┌─ Supplied text
Diabetics Diagnosed Younger Have Longer Life Expectancy – Study
A new study by Finnish scientists into type 1 diabetes suggests that the earlier children are diagnosed the better their chances of living longer. They found young people diagnosed between 15 and 29 had a poorer survival rate than children diagnosed between birth and 14 years.
However, the research indicates that one of the major causes of premature death in young diabetics is abuse of alcohol and drugs, rather than late diagnosis or less effective care.
The study followed the cases of 17,306 type 1 diabetic patients who were no older than 30 and averaged 21 years. The cases, collected between 1970 and 1999, included follow-ups after diagnosis for up to 21 years and cause of deaths.
The team of researchers found the diabetic group who were diagnosed at an earlier age had better survival statistics and that these statistics have improved over the 30 years of the study. However, the survival rate of the young people who were aged over 15 at diagnosis has declined over the period.
Type 1 diabetes occurs when the body’s immune system attacks the beta cells in the pancreas, the cells, which produce the hormone insulin, used by the body to regulate blood sugar levels. This form of the disease is not associated with obesity and typically occurs in children and young people rather than those in later life, as with type 2 diabetes. At present, there is no prevention or cure for the disease.
└─
Parts of the exercise:
(a) Answer these questions from the text about the diabetes study:
(i) How many type 1 diabetic patients did the study follow?
(ii) Which cells does the immune system attack in type 1 diabetes?
(iii) What does the research name as one of the major causes of premature death in young diabetics?
(b) Carry on the text about the diabetes study from its last sentence.
┌─ Dataset
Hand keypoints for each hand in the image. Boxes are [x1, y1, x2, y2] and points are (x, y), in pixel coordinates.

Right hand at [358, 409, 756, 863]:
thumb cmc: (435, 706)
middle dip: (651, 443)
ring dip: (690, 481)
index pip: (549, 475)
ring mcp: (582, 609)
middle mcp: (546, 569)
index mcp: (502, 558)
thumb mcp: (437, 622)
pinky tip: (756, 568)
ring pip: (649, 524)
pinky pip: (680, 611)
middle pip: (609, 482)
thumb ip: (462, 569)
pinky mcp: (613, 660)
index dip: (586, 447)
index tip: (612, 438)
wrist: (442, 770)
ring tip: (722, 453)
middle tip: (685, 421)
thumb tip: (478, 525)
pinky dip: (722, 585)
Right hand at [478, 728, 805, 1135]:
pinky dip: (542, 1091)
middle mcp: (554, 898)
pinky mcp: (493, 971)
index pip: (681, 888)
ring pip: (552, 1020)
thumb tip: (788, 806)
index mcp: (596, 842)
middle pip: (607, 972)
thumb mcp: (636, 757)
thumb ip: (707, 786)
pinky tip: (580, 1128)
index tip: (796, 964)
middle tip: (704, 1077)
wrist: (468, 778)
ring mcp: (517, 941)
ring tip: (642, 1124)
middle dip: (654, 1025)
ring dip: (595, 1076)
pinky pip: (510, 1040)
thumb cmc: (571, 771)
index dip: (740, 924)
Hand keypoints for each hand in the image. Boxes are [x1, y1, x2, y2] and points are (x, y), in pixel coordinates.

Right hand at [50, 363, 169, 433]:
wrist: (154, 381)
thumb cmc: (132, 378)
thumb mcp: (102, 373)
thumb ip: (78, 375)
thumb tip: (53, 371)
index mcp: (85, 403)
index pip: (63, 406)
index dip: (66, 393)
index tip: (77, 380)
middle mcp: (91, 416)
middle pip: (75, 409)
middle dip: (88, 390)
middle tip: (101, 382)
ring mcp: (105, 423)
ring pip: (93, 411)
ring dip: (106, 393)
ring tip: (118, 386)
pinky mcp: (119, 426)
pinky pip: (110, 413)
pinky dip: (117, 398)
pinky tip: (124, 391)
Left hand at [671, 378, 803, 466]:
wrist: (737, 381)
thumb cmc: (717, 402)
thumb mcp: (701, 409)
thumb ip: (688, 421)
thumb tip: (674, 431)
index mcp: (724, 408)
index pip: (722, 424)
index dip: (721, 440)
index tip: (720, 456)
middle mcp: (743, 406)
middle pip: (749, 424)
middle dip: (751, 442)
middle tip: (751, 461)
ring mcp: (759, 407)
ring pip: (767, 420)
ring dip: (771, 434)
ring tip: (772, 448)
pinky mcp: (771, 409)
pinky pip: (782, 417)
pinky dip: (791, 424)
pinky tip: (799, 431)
└─
Expected responses:
(a)
(i) 17,306
(ii) The beta cells in the pancreas
(iii) Abuse of alcohol and drugs

(b)
Great advances have been made in recent years in diabetes treatment and care, and with good blood sugar control and general healthcare, a diabetic can live a normal life with a good life expectancy. However, the mortality of diabetics is still significantly higher than that of healthy people in the population, with type 1 diabetics having a seven times greater mortality rate. For some reason women with type 1 diabetes are 13 times more likely not to survive, compared to 5% for men. Some ethnic groups have poorer survival rates than others.
Type 1 diabetics are normally insulin dependent; that is, they require injected insulin to control their blood sugar levels, and need to monitor their intake of carbohydrate. Up to now there has been little study into the comparative survival and mortality rates of type 1 diabetics based on the age at diagnosis.
This new study, published on the British Medical Journal’s website, found that alcohol and drugs were the cause of 39% of deaths in type 1 diabetics who had been diagnosed later in life. The team said this underlined the vital importance of good doctor-patient relationships; guidance and advice for young diabetics, especially as the abuse of drugs and drink have soared in recent years. They also cited smoking as a bad activity for diabetics to indulge in.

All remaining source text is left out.